I have a Barco DP30 that will project a image 30 feet in height by 30 feet in width. Is it possible to make a anamorphic lens that will stretch the 30 feet in width to 60 feet. I'm trying to use the projector for a Drive-Inn movie screen that is 30 feet in height by 60 feet in width. Any help would be greatly appreciated.


----------



## Prof. (Oct 20, 2006)

Hi vinny and welcome to the Shack..

That's a commercial DLP Cinema projector and a bit different than your average home projector! :bigsmile:

Firstly, a prismatic lens is designed to stretch the image horizontally by 2.37 times the height..
To obtain a 60' wide image, you could only have an image height of approx.25'..
If you want to maintain the 30' height, then the screen would need to be 71' wide.!

Secondly, the projector would need to have the facility to electronically stretch the image vertically..
This is usually facilitated by using the LBX setting on a projector..
Failing that, the other alternative would be to use a scaling device..

And thirdly, I think the biggest problem might be the diam.of the lens used on that projector..
The biggest prisms available for an anamorphic lens are only 5" x7"..
If the lens on the projector is any more than 3" in diam.,then I think you will have a problem with vignetting..Even then it might be doubtful whether the prisms would be big enough..

From the look of the photo I saw, it looks like you would be able to get the A lens right up against the projector lens, which will help..if all the other parameters are suitable..


----------



## vinny0128 (May 7, 2010)

I did some measurements on the Barco DP30 Projector Lens. The lens is 3" in diameter. The lens is only 1/8" from the end of the lens housing. I actually could get the prisms about 3/16" from the lens. And also the projector does horizontal and vertical stretch. I just cant get it to stretch horizontal 60'. 40' is the biggest it will go. Is it still possible to use the prisms to get this picture size? What would the picture out of the projector have to be for size? Kind of new at this. I thank you very much for your help with that reply. Also, how would I build a anamorphic lens for this? Thanks, Vinny


----------



## Prof. (Oct 20, 2006)

With the projector having a vertical stretch facility, there shouldn't be any problem to get a scope image using an anamorphic lens..

If the screen is 30' high, then once the lens is set up and placed in front of the projector lens, you will have an image 71' wide!

To do this, you first of all set the AR on the projector to 16:9.and play a 16:9 DVD or Blu-ray..
Position the image so it centered on the screen, and extends to the full height of the screen..
This is best done by using min. zoom and moving the projector back (if that's possible) to fill the screen..

Then play a 2.35:1 movie and select LBX or whatever setting is available on the projector to give you vertical stretch..
That will then stretch the 2.35 image vertically to the full height of the screen..
Then when the AL is placed in front of the lens, the image will be stretched horizontally to fill the full width of the screen..

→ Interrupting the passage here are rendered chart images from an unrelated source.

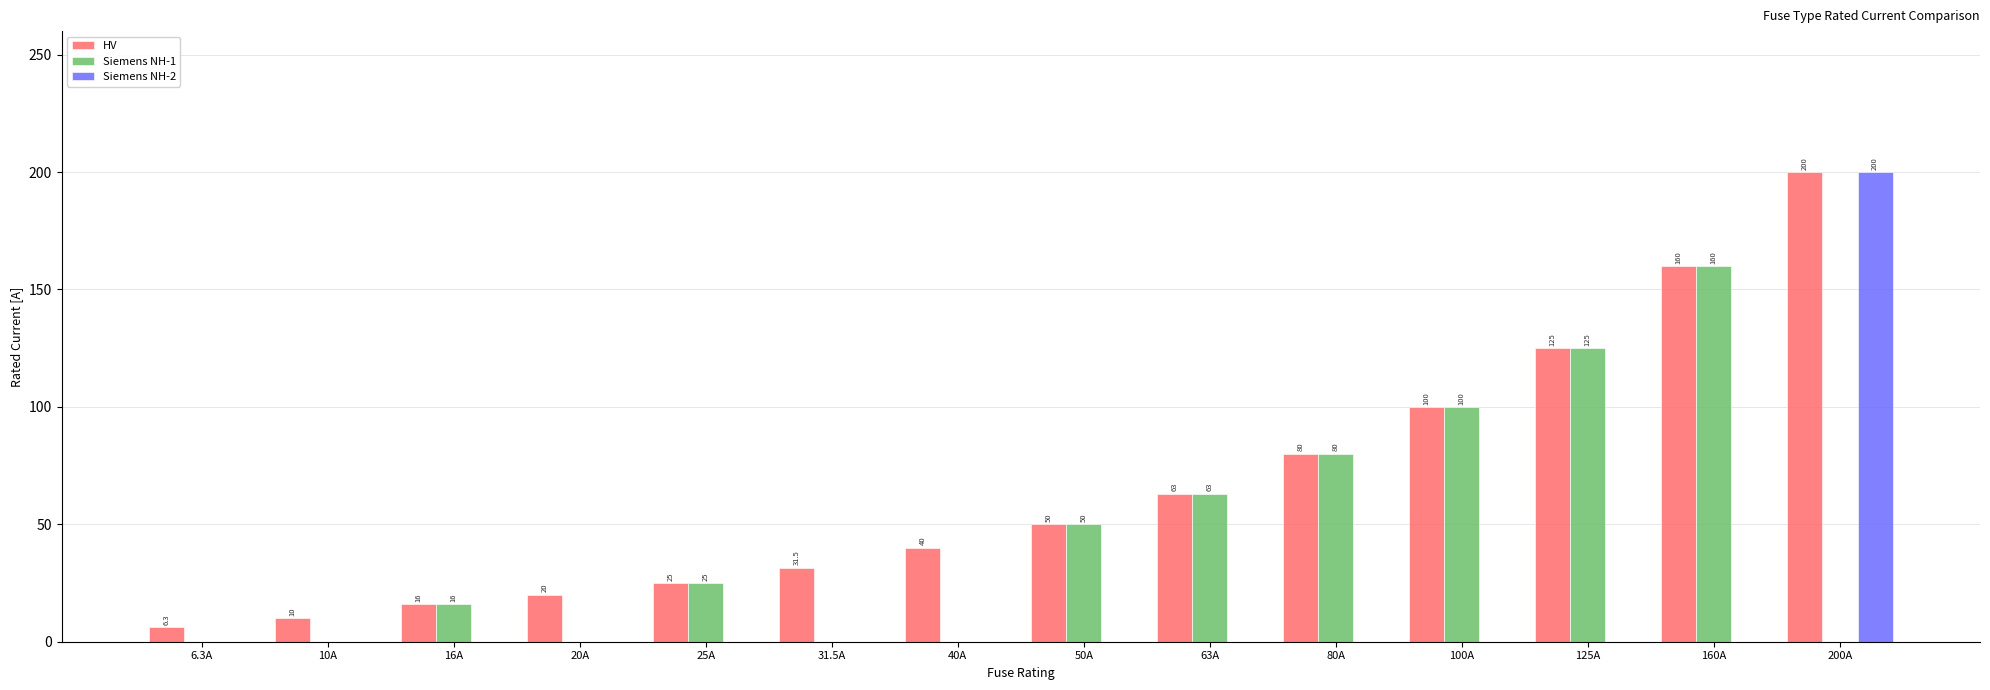

What are all the series names shown in the legend?

HV, Siemens NH-1, Siemens NH-2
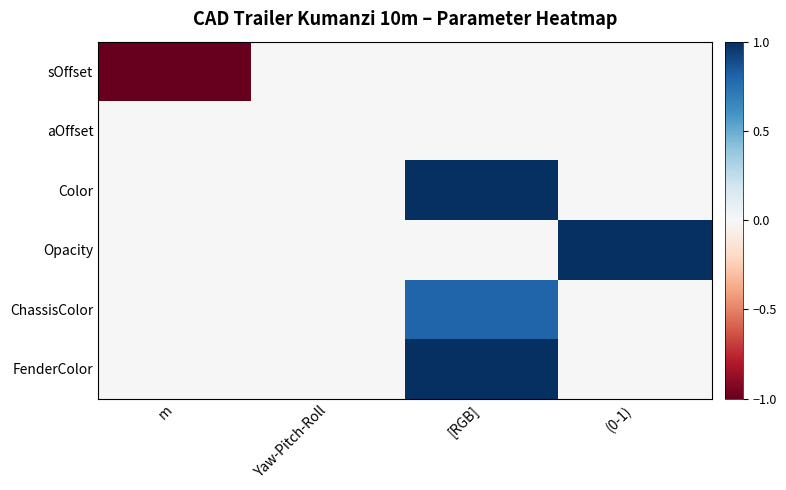

Which category has the highest value across all series?

[RGB]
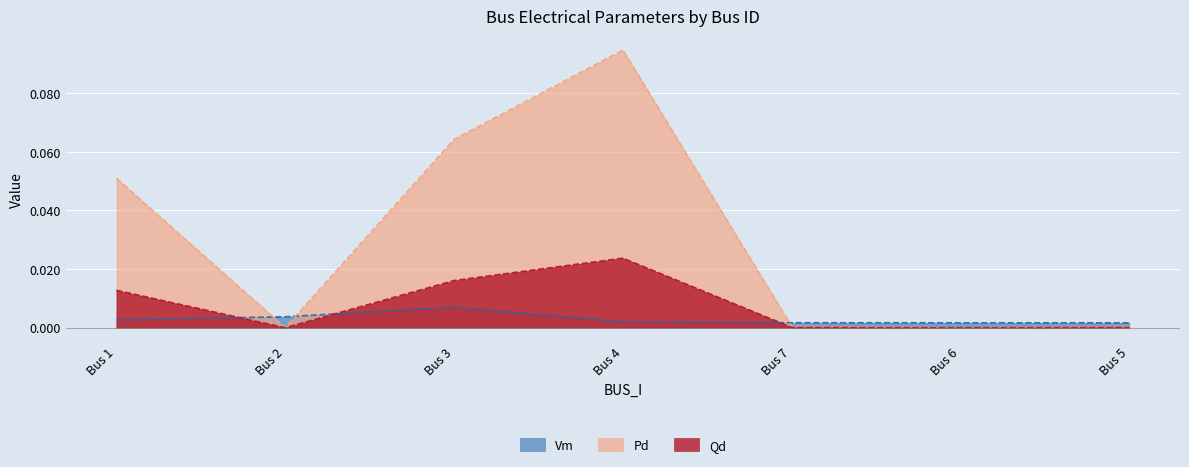

Where do Pd and Vm first cross each other?

Bus 1 and Bus 2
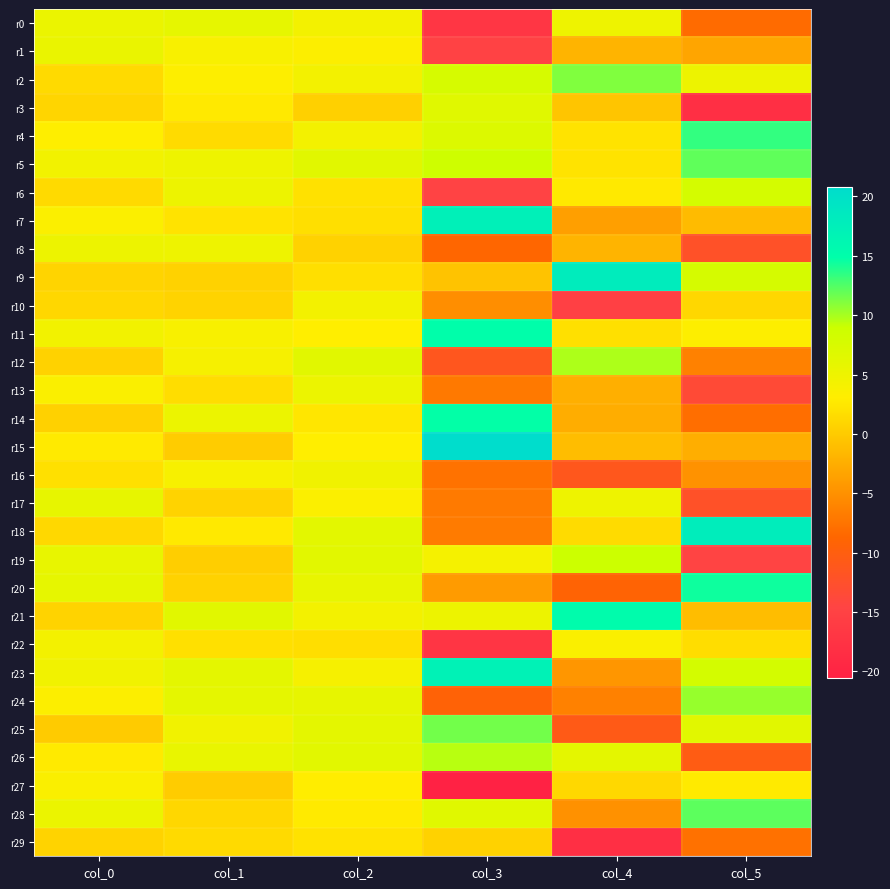

What is the spread (max minus min) of values at col_0?

5.8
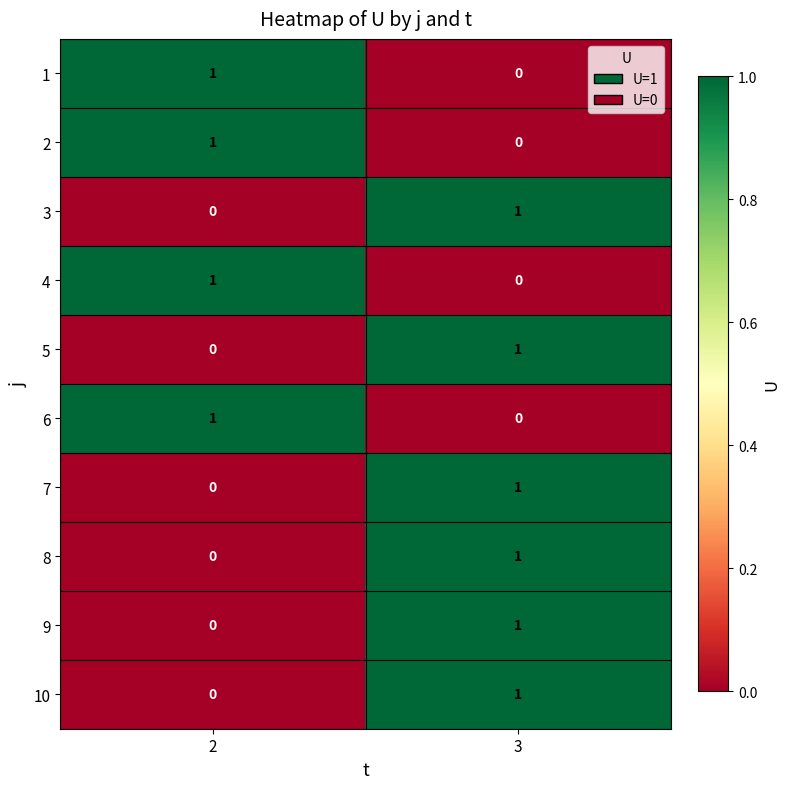

Rank the categories by 9 value from highest to lowest.

3, 2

What I would suggest is that you just buy a couple of 5"x7" prisms, and sit them in front of the lens temporarily and adjust the angles to get the image to fill the full width of the screen..
If this should work OK and you don't get any image cut off, then you can make a case for them later..

To give you an idea of the angles required and how to set up the prisms, this article explains it clearly..
http://www.zuggsoft.com/theater/prism.htm


----------



## Prof. (Oct 20, 2006)

Hey Vinny..Did you ever get the anamorphic lens set up working with the Barco DLP projector?


----------



## Mark Techer (Jan 17, 2008)

You'd be wanting something better than a DIY prism pair on that projector.


----------